Cisco Chairman and CEO John Chambers weighed in against a proposal to classify service providers as Title II common carriers in an effort to preserve net neutrality. And he noted that just talking about Title II is likely to slow down carrier spending.
Speaking on Cisco Systems Inc. (Nasdaq: CSCO)'s quarterly earnings call Wednesday, Chambers said Title II classification would inhibit rather than encourage broadband buildout, and cut revenues for service providers and for companies that rely on service providers for revenue.
"It would be a very disappointing end result if we moved back to regulation of the Internet as we did with voice years ago," Chambers said. Title II regulations would dramatically reduce the ability of service providers to build out broadband at a time when the US is just catching up.

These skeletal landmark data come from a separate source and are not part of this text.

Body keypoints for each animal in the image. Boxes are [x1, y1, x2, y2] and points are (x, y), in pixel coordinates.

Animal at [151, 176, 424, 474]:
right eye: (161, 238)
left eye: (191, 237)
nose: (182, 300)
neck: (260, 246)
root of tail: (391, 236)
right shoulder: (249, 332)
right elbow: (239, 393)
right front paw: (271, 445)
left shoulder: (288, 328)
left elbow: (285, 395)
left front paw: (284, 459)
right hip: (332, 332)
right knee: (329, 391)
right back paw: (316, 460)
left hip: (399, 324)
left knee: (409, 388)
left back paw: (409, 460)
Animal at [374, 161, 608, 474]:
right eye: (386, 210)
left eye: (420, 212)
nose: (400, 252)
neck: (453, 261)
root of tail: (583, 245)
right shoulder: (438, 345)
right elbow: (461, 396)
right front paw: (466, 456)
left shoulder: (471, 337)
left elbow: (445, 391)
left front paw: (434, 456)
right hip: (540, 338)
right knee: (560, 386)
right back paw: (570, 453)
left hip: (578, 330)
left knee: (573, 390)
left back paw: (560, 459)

Carriers are reducing spending on opex and will continue to do so if they can't get payback for their investment, Chambers said. While Cisco's revenue was up year-over-year for the first fiscal quarter of 2015 -- following a 2014 in which revenue declined -- Cisco's revenue from carrier business was down 10%.
The US can achieve the goals of both sides of the net neutrality debate without resorting to Title II classification, Chambers said. The Cisco chief endorsed a proposal by FCC Chairman Tom Wheeler to "split the baby" on net neutrality regulations. (See Wheeler: Between a Rock and a Hard Place.)

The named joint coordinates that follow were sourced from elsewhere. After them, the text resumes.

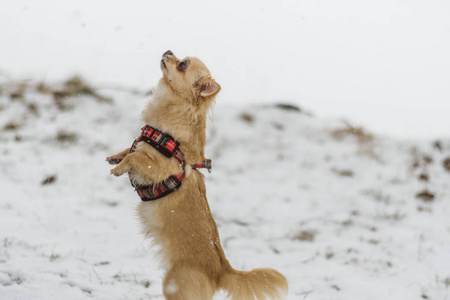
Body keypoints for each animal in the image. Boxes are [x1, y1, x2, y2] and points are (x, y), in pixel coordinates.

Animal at [107, 50, 286, 298]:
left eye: (182, 64)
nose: (168, 51)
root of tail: (222, 270)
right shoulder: (139, 147)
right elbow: (130, 149)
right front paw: (115, 157)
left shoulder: (158, 168)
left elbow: (136, 158)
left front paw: (118, 168)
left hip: (173, 284)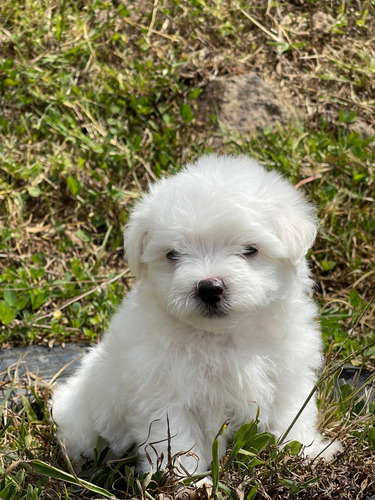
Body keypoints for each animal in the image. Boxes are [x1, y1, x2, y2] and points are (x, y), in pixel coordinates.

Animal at [51, 155, 342, 472]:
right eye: (173, 254)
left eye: (249, 250)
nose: (209, 288)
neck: (223, 336)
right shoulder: (163, 394)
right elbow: (176, 439)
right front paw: (183, 477)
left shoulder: (288, 373)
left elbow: (292, 415)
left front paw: (308, 451)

President Obama this week urged the FCC to adopt strong net neutrality rules for wireline and wireless service providers, including Title II regulations. Title II gives the FCC substantial power to set rules prohibiting providers from blocking or throttling web traffic, favoring some services over others and charging fees for prioritized "fast lane" service. (See Obama Backs Net Neutrality, Stuns Industry.)
FCC Chairman Tom Wheeler told Silicon Valley business executives he favored a more nuanced approach, according to a report in the Washington Post.
As my colleague, Mari Silbey, noted, Wheeler has previously said that he would consider reclassifying broadband services under Title II of the Communications Act, but he's also given indications that he'd prefer to stick with regulating the industry under the looser Section 706 rules with some additional requirements put in place.
The FCC floated a proposal in May that would allow content providers to purchase Internet fast lanes, but Wheeler said the FCC would not allow a two-tiered Internet system to develop. (See FCC Split on Net Neutrality Plans .)
Cisco plans to work to educate people on the importance of avoiding damaging net neutrality regulation, Chambers said on Wednesday's call. "We do plan to be very aggressive on this in trying to educate people on all sides how this is not right for the country," Chambers said.
The mere possibility of Title II classification will reduce service provider investments for the next one or two quarters, which will have a ripple effect, Chambers said. "I think it's going to have negative impact for all of us that are connected with service providers in the US."